→ Requirement:
Your copy should match the entries exactly, with no images carried over.

Pose estimation data:

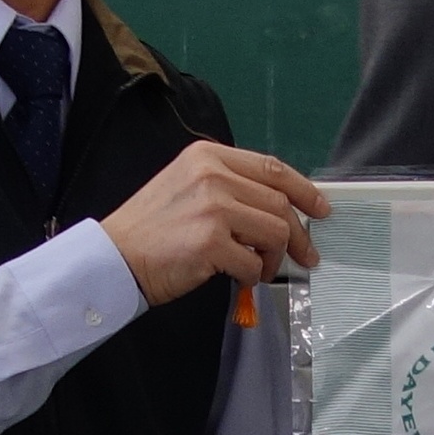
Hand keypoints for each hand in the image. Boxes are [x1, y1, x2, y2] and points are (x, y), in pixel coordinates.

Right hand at [99, 142, 329, 306]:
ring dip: (274, 258)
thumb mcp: (187, 187)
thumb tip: (278, 208)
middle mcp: (213, 174)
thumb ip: (230, 188)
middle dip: (299, 235)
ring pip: (276, 232)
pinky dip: (252, 276)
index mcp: (208, 156)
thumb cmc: (150, 230)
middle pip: (280, 204)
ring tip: (261, 269)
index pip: (272, 169)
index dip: (304, 190)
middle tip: (305, 256)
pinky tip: (238, 278)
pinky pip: (254, 263)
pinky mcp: (211, 241)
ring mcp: (213, 207)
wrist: (112, 258)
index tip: (321, 208)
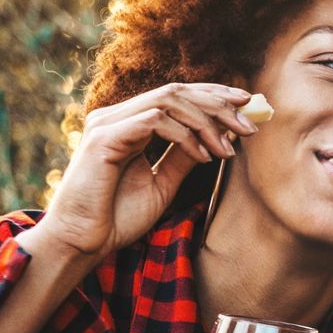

→ Solution to this problem:
Hand keypoints for each hand in the image. Boxes are [x1, y1, x2, y2] and points are (x, y), in pixel coordinates.

Right hand at [99, 142, 329, 306]:
ring dip: (274, 258)
thumb mcp: (187, 187)
thumb tip: (278, 208)
middle mcp: (213, 174)
thumb ip: (230, 188)
middle dip: (299, 235)
ring pip: (276, 232)
pinky dip: (252, 276)
index mcp: (208, 156)
thumb cmc: (150, 230)
middle pip: (280, 204)
ring tip: (261, 269)
index pip: (272, 169)
index dip: (304, 190)
middle tip: (305, 256)
pinky tip: (238, 278)
pinky pip: (254, 263)
pinky mcp: (211, 241)
ring mcp: (213, 207)
wrist: (112, 258)
index tip: (321, 208)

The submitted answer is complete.